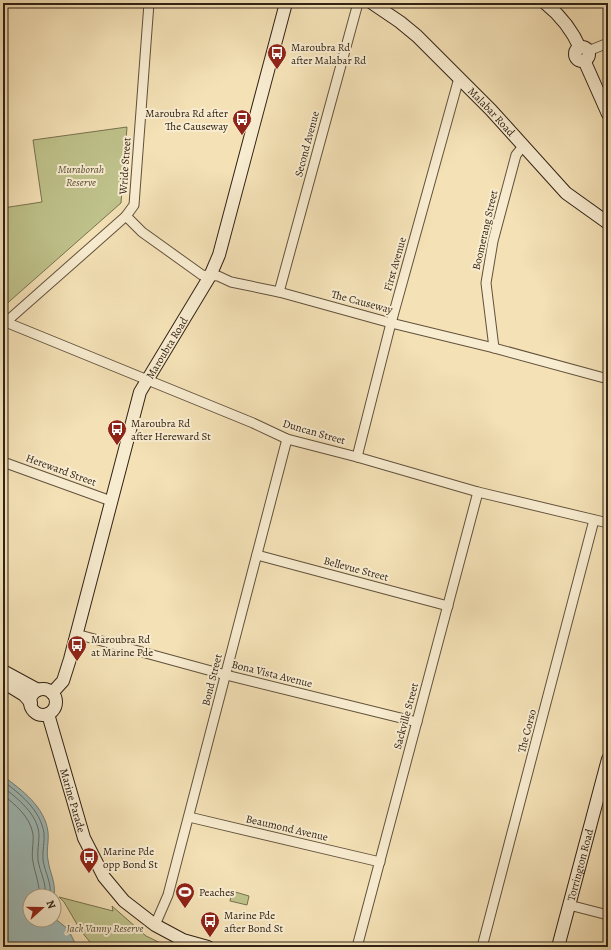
<svg xmlns="http://www.w3.org/2000/svg" width="611" height="950" viewBox="0 0 611 950" font-family="Alegreya,serif">
<style>
.green{fill:#bfc28b;stroke:#787250}
.water{fill:#9fbbb8;stroke:#737e76}
.lines{fill:none;stroke-linecap:round;stroke-linejoin:round}
.shore{stroke:#686e66;stroke-width:1}
.street-casing{stroke:#62523c;stroke-width:11}
.secondary-casing{stroke:#312214;stroke-width:14}
.street{stroke:#f8ecd0;stroke-width:9}
.secondary{stroke:#f8ecd0;stroke-width:12}
.labels{text-anchor:middle;dominant-baseline:central;stroke-width:4;stroke-linejoin:round;paint-order:stroke}
.poi-label{font-size:11px;fill:#312214;stroke:#f8ecd0;text-anchor:start}
.street-label{font-size:11px;fill:#312214;stroke:#f8ecd0}
.park-label{font-size:11px;font-style:italic;fill:#5c5238;stroke:#f8ecd0}
</style>
<rect width="100%" height="100%" fill="#f4e1b6"/>
<filter id="stains"><feTurbulence type="fractalNoise" baseFrequency=".005" numOctaves="4"/><feColorMatrix values="0 0 0 0 .2 0 0 0 0 .09 0 0 0 0 .02 0 0 0 .5 -.17"/></filter>
<radialGradient id="worn" r=".72"><stop offset=".6" stop-color="#630" stop-opacity="0"/><stop offset="1" stop-color="#630" stop-opacity=".3"/></radialGradient>
<!-- green -->
<g class="green">
<polygon points="127,127 121,203 3,307 3,208 42,202 33,140"/>
<polygon points="232,891 249,896 247,905 230,901"/>
<polygon points="59,897 113,911 112,906 146,936 169,947 94,947 81,931 64,902"/>
</g>
<!-- water -->
<path class="water" d="M3,776C22,790 45,807 48,832C49,842 46,851 48,860C50,874 56,882 54,896H30V920H54V918L68,929L77,947H3Z"/>
<g class="lines">
<!-- shore -->
<g class="shore">
<path d="M3,781C20,794 40,809 44,833C45,842 42,851 43,860C45,873 52,883 50,896"/>
<path d="M3,787C18,799 38,814 39,835C39,843 37,852 38,860C40,873 47,883 45,896"/>
<path d="M3,795C16,805 30,817 33,834C34,843 31,853 33,862C35,874 40,884 39,896"/>
</g>
<defs>
<g id="street">
<polyline points="588,51 608,43"/>
<polyline points="126,216 142,232 202,275 218,276 231,282 279,292 391,323 494,348 608,379"/>
<polyline points="279,292 358,3"/>
<polyline points="3,321 253,423 287,439 357,457 478,492 608,523"/>
<polyline points="6,322 126,216 134,205 149,3"/>
<polyline points="494,348 486,283 493,241 516,155 524,145"/>
<polyline points="357,457 391,323 459,78"/>
<polyline points="3,462 111,501"/>
<polyline points="257,555 448,606"/>
<polyline points="76,634 226,675 417,722"/>
<polyline points="189,817 380,862"/>
<polyline points="569,905 608,915"/>
<polyline points="155,925 168,895 287,439"/>
<polyline points="357,947 478,492"/>
<polyline points="482,947 594,520"/>
</g>
<g id="secondary">
<path id="s1" d="M372,3L400,22L417,36L491,110L566,193L608,223"/>
<path d="M545,3C560,15 572,30 580,48"/>
<circle cx="582" cy="54" r="7"/>
<polyline points="584,60 608,114"/>
<polyline points="3,671 38,690"/>
<polyline points="3,682 24,695 31,703"/>
<circle cx="43" cy="702" r="13"/>
<path id="s2" d="M52,693L63,681L70,659L140,392L210,276L219,255L286,3"/>
<path id="s3" d="M48,714L84,838L104,877L124,901L155,925L183,940L208,947"/>
<path id="s4" d="M558,947L608,759"/>
</g>
</defs>
<!-- street casing -->
<use href="#street" class="street-casing"/>
<!-- secondary casing -->
<use href="#secondary" class="secondary-casing"/>
<!-- street -->
<use href="#street" class="street"/>
<!-- secondary -->
<use href="#secondary" class="secondary"/>
</g>
<!-- icons -->
<defs>
<symbol id="bus-pin" viewBox="-11 -11 22 30"><path d="M0 17L-7.5 6A9.5 9.5 0 1 1 7.5 6Z" fill="#8f2418" stroke="#f8ecd0"/><path d="M-5-6H5V4H4V6H2V4H-2V6H-4V4H-5ZM-3.5-4V0h7V-4ZM-3.5 1.2v1.5H-2V1.2ZM2 1.2v1.5H3.5V1.2Z" fill="#fff"/></symbol>
<symbol id="stadium-pin" viewBox="-11 -11 22 30"><path d="M0 17L-7.5 6A9.5 9.5 0 1 1 7.5 6Z" fill="#8f2418" stroke="#f8ecd0"/><path d="M0-5a6.5 5 0 1 0 0 10a6.5 5 0 1 0 0-10ZM-3.5-1.8h7v3.6h-7Z" fill="#fff"/></symbol>
</defs>
<g fill-rule="evenodd">
<use href="#bus-pin" x="266" y="42" width="22" height="30"/>
<use href="#bus-pin" x="231" y="108" width="22" height="30"/>
<use href="#bus-pin" x="106" y="418" width="22" height="30"/>
<use href="#bus-pin" x="66" y="634" width="22" height="30"/>
<use href="#bus-pin" x="78" y="846" width="22" height="30"/>
<use href="#stadium-pin" x="174" y="881" width="22" height="30"/>
<use href="#bus-pin" x="199" y="910" width="22" height="30"/>
</g>
<g class="labels">
<!-- poi labels -->
<g class="poi-label">
<text x="291" y="47">Maroubra Rd<tspan x="291" dy="13">after Malabar Rd</tspan></text>
<text x="228" y="113" text-anchor="end">Maroubra Rd after<tspan x="228" dy="13">The Causeway</tspan></text>
<text x="131" y="423">Maroubra Rd<tspan x="131" dy="13">after Hereward St</tspan></text>
<text x="91" y="639">Maroubra Rd<tspan x="91" dy="13">at Marine Pde</tspan></text>
<text x="103" y="851">Marine Pde<tspan x="103" dy="13">opp Bond St</tspan></text>
<text x="199" y="892">Peaches</text>
<text x="224" y="915">Marine Pde<tspan x="224" dy="13">after Bond St</tspan></text>
</g>
<!-- street labels -->
<g class="street-label">
<text stroke="none"><textPath href="#s1" startOffset="162">Malabar Road</textPath></text>
<text transform="translate(307 144) rotate(-75)">Second Avenue</text>
<text transform="translate(125 166) rotate(-86)">Wride Street</text>
<text transform="translate(485 230) rotate(-77)">Boomerang Street</text>
<text transform="translate(395 264) rotate(-74)">First Avenue</text>
<text transform="translate(362 302) rotate(15)">The Causeway</text>
<text stroke="none"><textPath href="#s2" startOffset="367">Maroubra Road</textPath></text>
<text transform="translate(314 432) rotate(16)">Duncan Street</text>
<text transform="translate(61 470) rotate(20)">Hereward Street</text>
<text transform="translate(356 569) rotate(15)">Bellevue Street</text>
<text transform="translate(272 674) rotate(14)">Bona Vista Avenue</text>
<text transform="translate(212 680) rotate(-76)">Bond Street</text>
<text transform="translate(406 716) rotate(-75)">Sackville Street</text>
<text transform="translate(527 731) rotate(-75)">The Corso</text>
<text stroke="none"><textPath href="#s3" startOffset="90">Marine Parade</textPath></text>
<text transform="translate(287 828) rotate(13)">Beaumond Avenue</text>
<text stroke="none"><textPath href="#s4" startOffset="85">Torrington Road</textPath></text>
</g>
<!-- park labels -->
<g class="park-label">
<text x="81" y="169">Muraborah<tspan x="81" dy="13">Reserve</tspan></text>
<text x="105" y="928">Jack Vanny Reserve</text>
</g>
</g>
<!-- margin -->
<rect width="611" height="950" fill="none" stroke="#f4e1b6" stroke-width="16"/>
<rect x="4" y="4" width="603" height="942" fill="none" stroke="#312214" stroke-width="2"/>
<rect x="8" y="8" width="595" height="934" fill="none" stroke="#312214"/>
<!-- north arrow -->
<g transform="translate(42 908) rotate(69)"><circle r="19" fill="#f8ecd0" stroke="#a89b85"/>
<path d="M0-3L7 15L0 10L-7 15Z" fill="#8f2418"/>
<text y="-6" font-size="11" font-weight="bold" text-anchor="middle" fill="#312214">N</text>
</g>
<rect width="100%" height="100%" filter="url(#stains)"/>
<rect width="100%" height="100%" fill="url(#worn)"/>
</svg>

• **TASK BRIEF**:
Lines above that contain the string "shore" make up the answer.

• **SOLUTION TO THIS TASK**:
.shore{stroke:#686e66;stroke-width:1}
<!-- shore -->
<g class="shore">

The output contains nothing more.